** Material for this exercise follows **
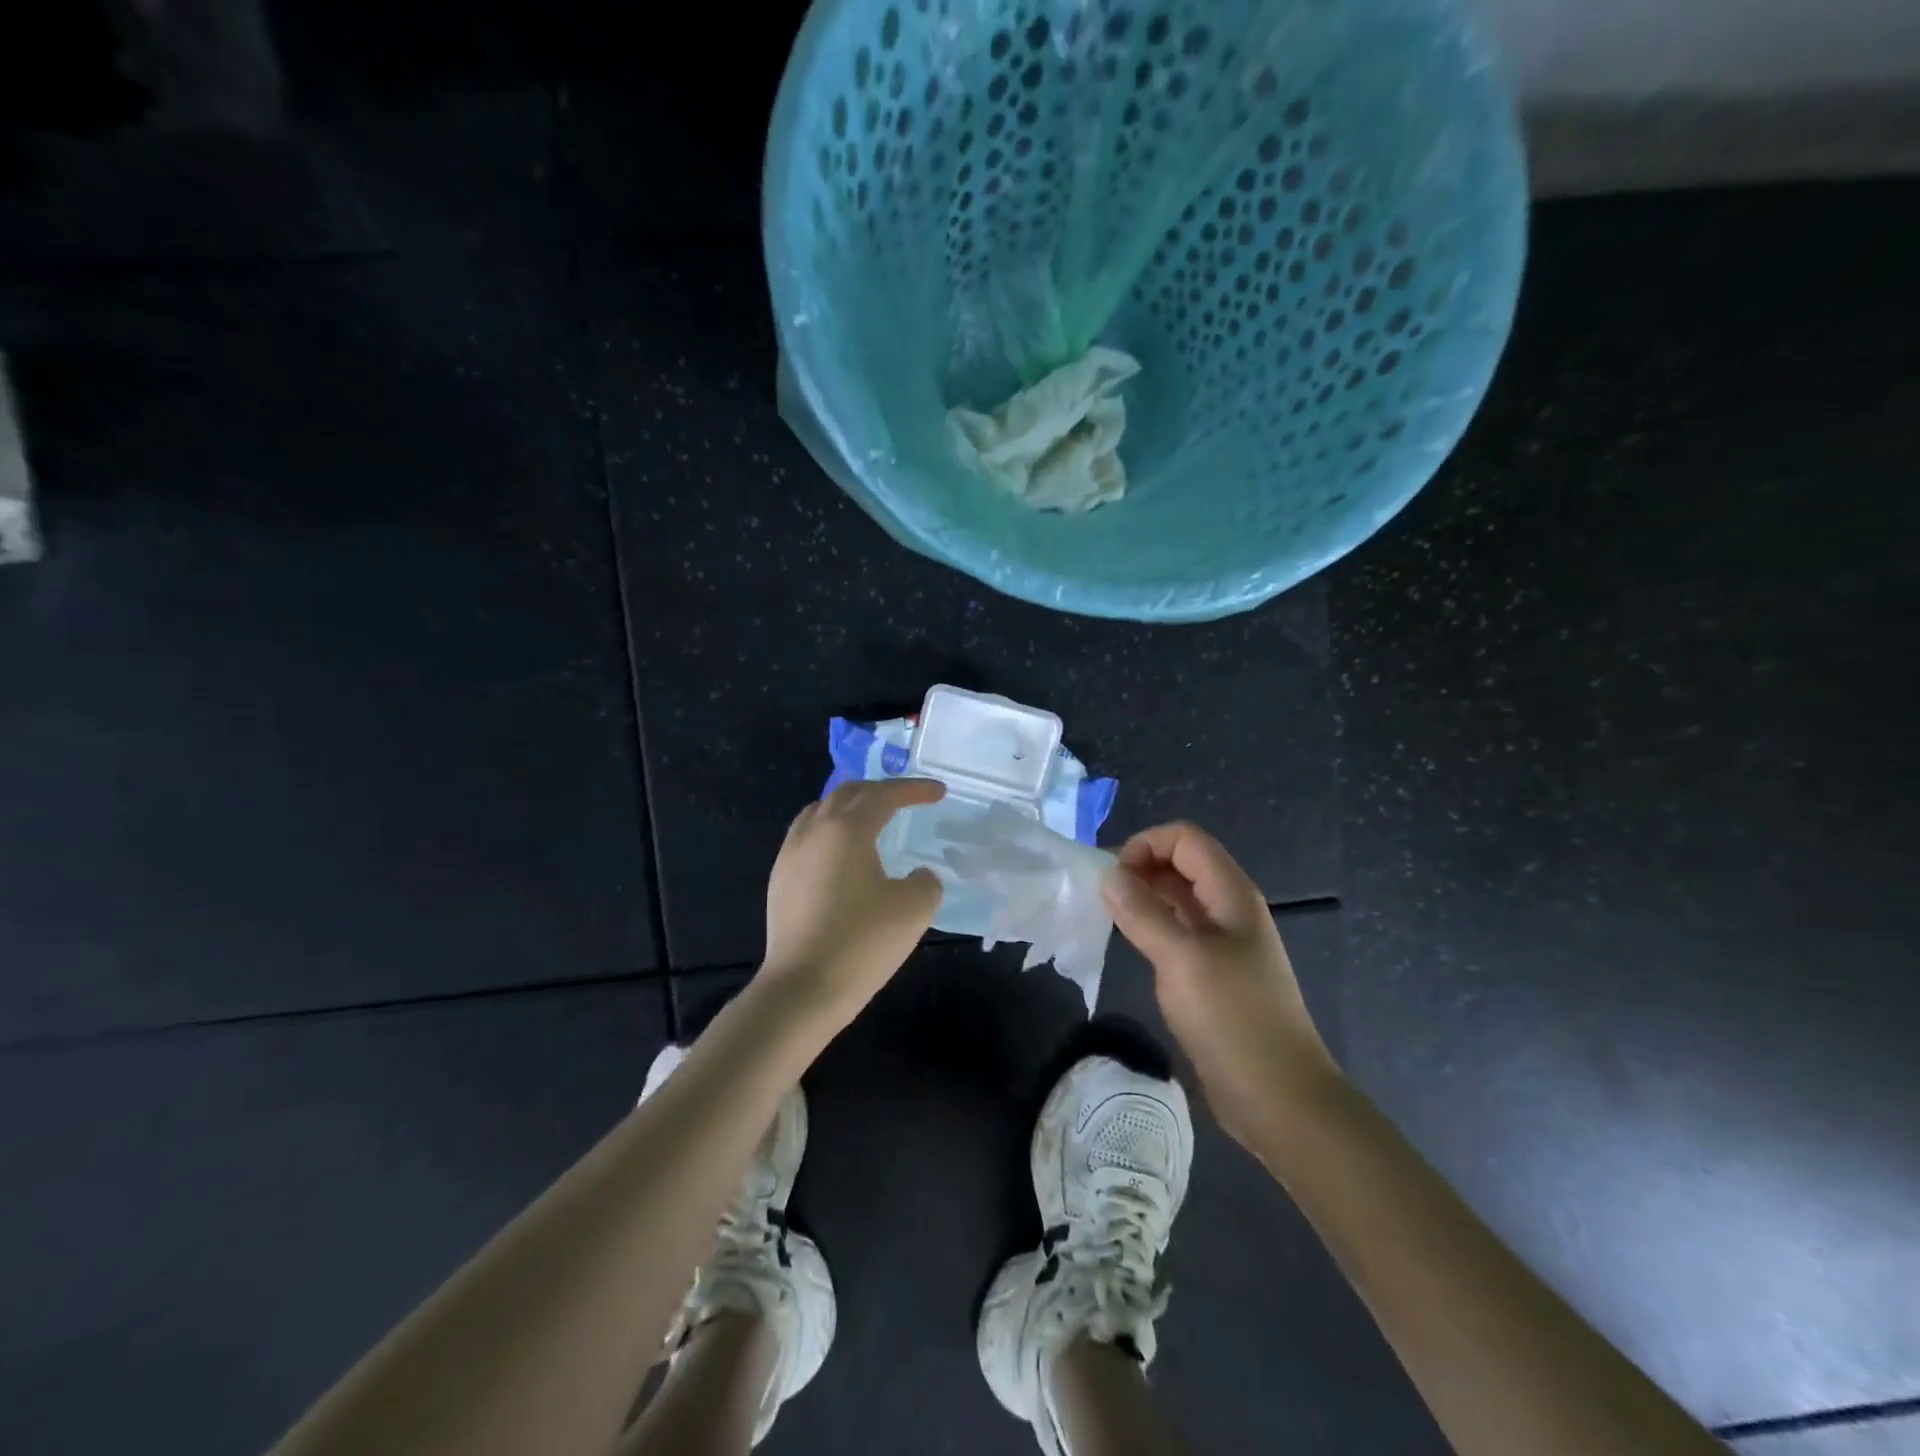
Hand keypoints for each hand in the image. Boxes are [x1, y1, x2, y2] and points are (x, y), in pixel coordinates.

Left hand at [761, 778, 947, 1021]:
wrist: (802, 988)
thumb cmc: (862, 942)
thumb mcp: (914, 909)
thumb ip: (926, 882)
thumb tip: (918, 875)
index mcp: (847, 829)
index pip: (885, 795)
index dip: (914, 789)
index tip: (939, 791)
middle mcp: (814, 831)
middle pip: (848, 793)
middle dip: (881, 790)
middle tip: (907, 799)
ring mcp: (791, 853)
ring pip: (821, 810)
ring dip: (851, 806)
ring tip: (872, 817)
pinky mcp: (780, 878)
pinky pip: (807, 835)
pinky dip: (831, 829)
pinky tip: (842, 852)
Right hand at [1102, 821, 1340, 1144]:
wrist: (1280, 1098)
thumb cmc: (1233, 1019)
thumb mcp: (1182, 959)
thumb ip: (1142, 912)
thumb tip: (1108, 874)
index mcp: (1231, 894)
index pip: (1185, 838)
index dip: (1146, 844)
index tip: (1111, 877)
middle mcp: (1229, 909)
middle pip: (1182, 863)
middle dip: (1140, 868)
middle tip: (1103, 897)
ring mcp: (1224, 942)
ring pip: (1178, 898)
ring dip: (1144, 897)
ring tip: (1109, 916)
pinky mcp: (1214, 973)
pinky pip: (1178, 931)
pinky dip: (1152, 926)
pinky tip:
** End of Material for this exercise **
Your objective:
Exactly the lines from the top of the entries through the line with "pinky tip: (842, 852)", inclusive, must be given again, with every picture omitted.

Answer:
Hand keypoints for each hand in the image. Boxes are [x1, y1, x2, y2] and points are (x, y), in pixel coordinates.

Left hand at [761, 778, 947, 1021]:
wrist: (802, 988)
thumb cmc: (862, 942)
thumb mcp: (914, 909)
thumb ip: (926, 882)
thumb tip: (918, 875)
index mcp: (847, 829)
index pip: (885, 795)
index dip: (914, 789)
index tip: (939, 791)
middle mcp: (814, 831)
middle pip: (848, 793)
middle dip: (881, 790)
middle tip: (907, 799)
ring mcp: (791, 853)
ring pip: (821, 810)
ring dip: (851, 806)
ring tip: (872, 817)
pinky mcp: (780, 878)
pinky pip: (807, 835)
pinky dip: (831, 829)
pinky tip: (842, 852)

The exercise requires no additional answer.